Abstract: Understanding supersymmetric flux vacua is essential in order to connect string theory to observable physics. In this thesis, flux vacua are studied by making use of two mathematical frameworks: SU(n)-structures and generalised complex geometry. Manifolds with SU(n)-structure are generalisations of Calabi-Yau manifolds. Generalised complex geometry is a geometrical framework that simultaneously generalises complex and symplectic geometry. Classes of flux vacua of type II supergravity and M-theory are given on manifolds with SU(4)-structure. The N= (1,1) type IIA vacua uplift to N=1 M-theory vacua, with four-flux that need not be (2,2) and primitive. Explicit vacua are given on Stenzel space, a non-compact Calabi-Yau. These are then generalised by constructing families of non-CY SU(4)-structures to find vacua on non-symplectic SU(4)-deformed Stenzel spaces.

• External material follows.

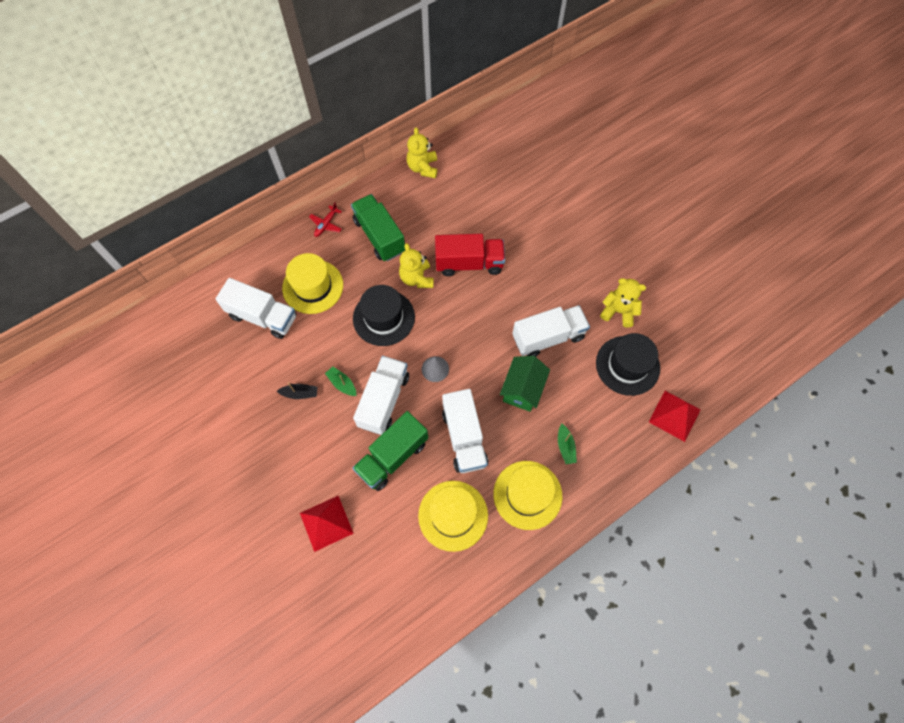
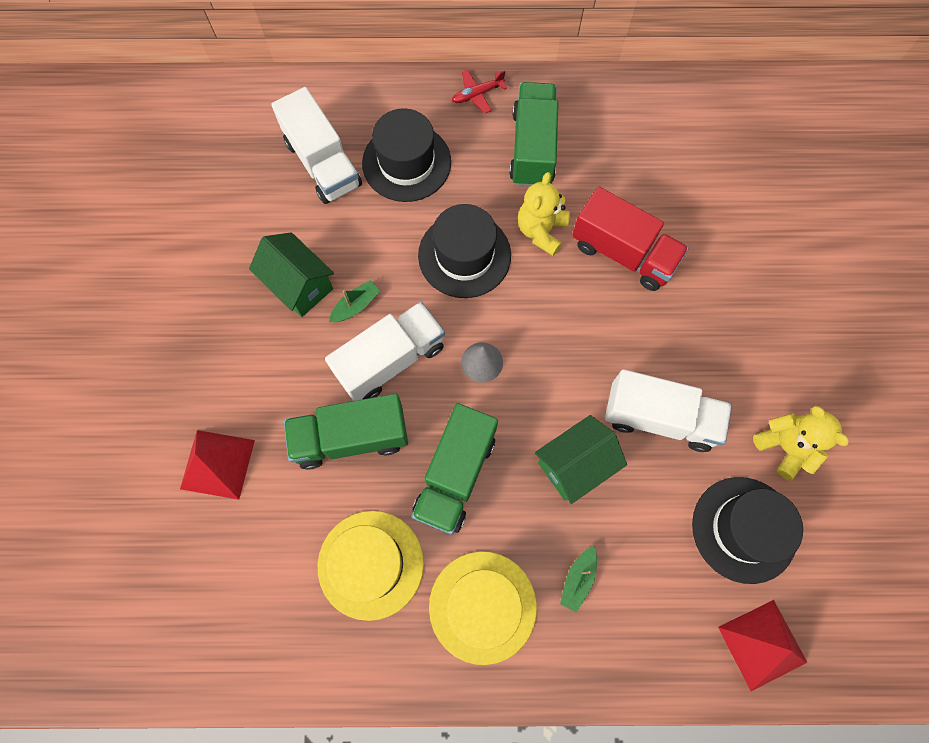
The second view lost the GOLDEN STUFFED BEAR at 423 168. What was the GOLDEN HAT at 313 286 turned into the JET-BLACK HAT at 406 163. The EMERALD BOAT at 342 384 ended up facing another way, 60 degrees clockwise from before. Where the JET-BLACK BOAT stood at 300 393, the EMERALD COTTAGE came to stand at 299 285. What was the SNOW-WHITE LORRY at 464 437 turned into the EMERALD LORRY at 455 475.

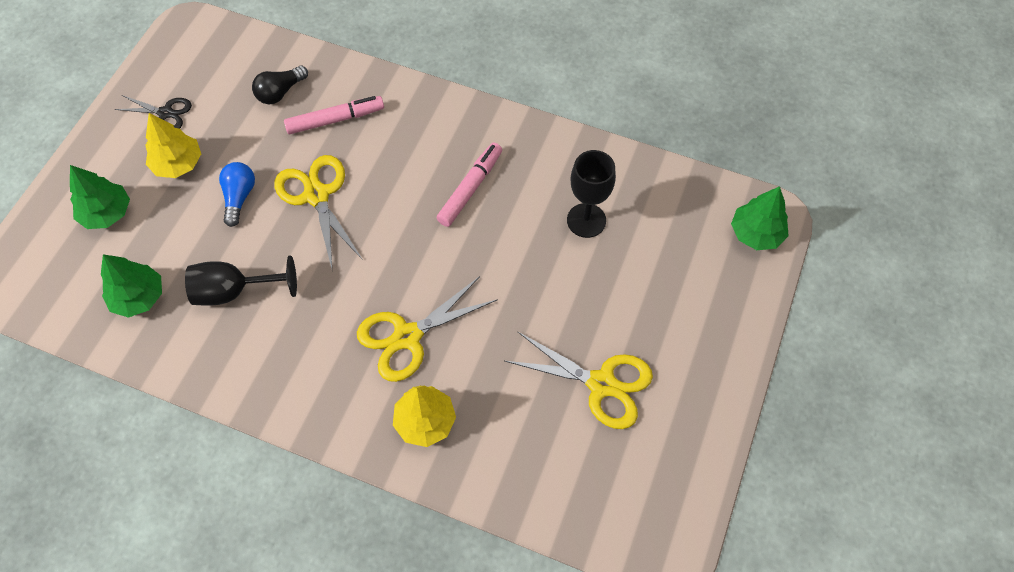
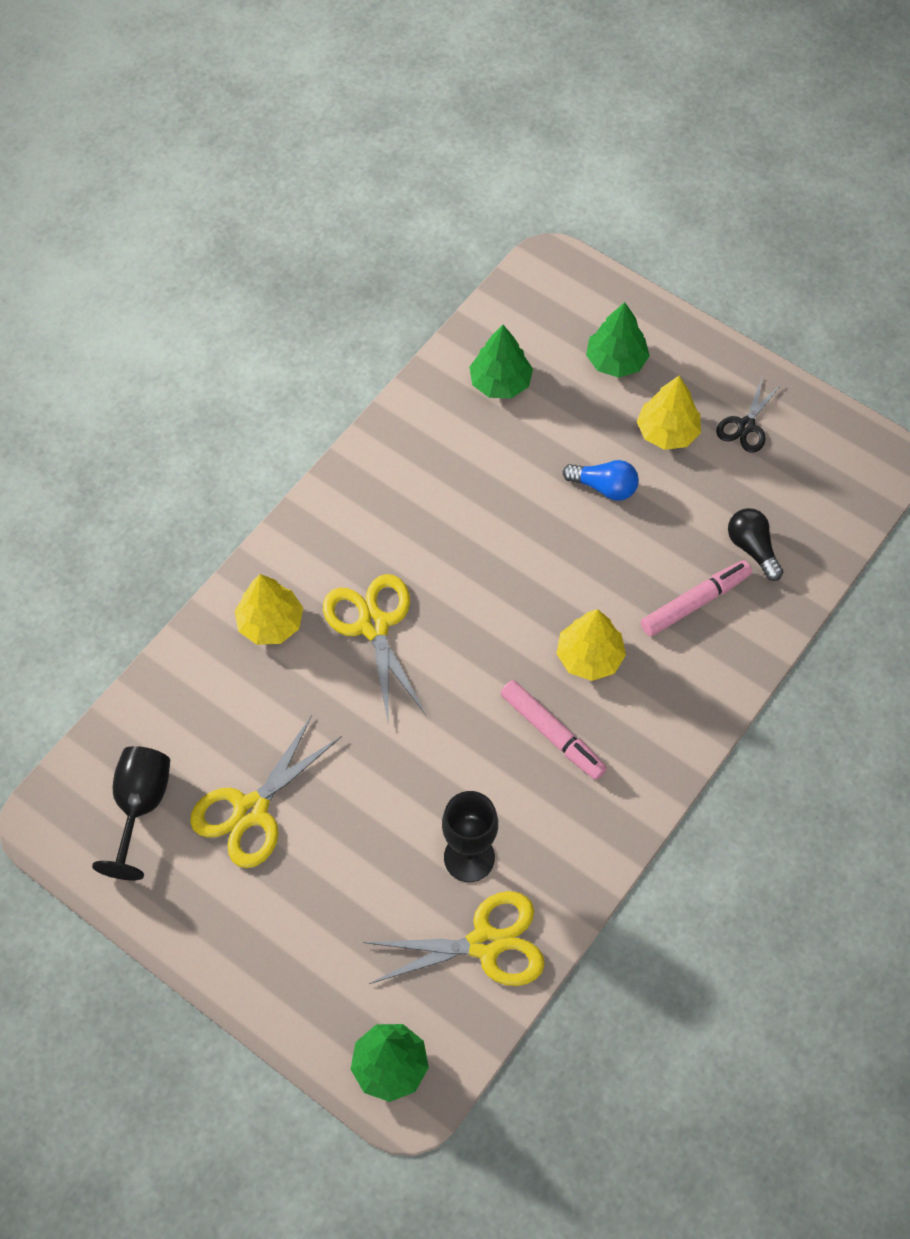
The PINK MARKER PEN at 335 120 ended up facing another way, 120 degrees counterclockwise from before. The GOLDEN SHEARS ended up elsewhere, having gone from 317 195 to 485 943. The JET-BLACK CHALICE ended up elsewhere, having gone from 234 291 to 140 806. The second view gained the GOLDEN TOY TREE at 589 657.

It is shown that the supersymmetry conditions for N = (2,0) type IIB can be rephrased in the language of generalised complex geometry, partially in terms of integrability conditions of generalised almost complex structures. This rephrasing for d=2 goes beyond the calibration equations, in contrast to d=4,6 where the calibration equations are equivalent to supersymmetry. Finally, Euclidean type II theory is examined on SU(5)-structure manifolds, where generalised equations are found which are necessary but not sufficient to satisfy the supersymmetry equations. Explicit classes of solutions are provided here as well. Contact with Lorentzian physics can be made by uplifting such solutions to d=1, N=1 M-theory.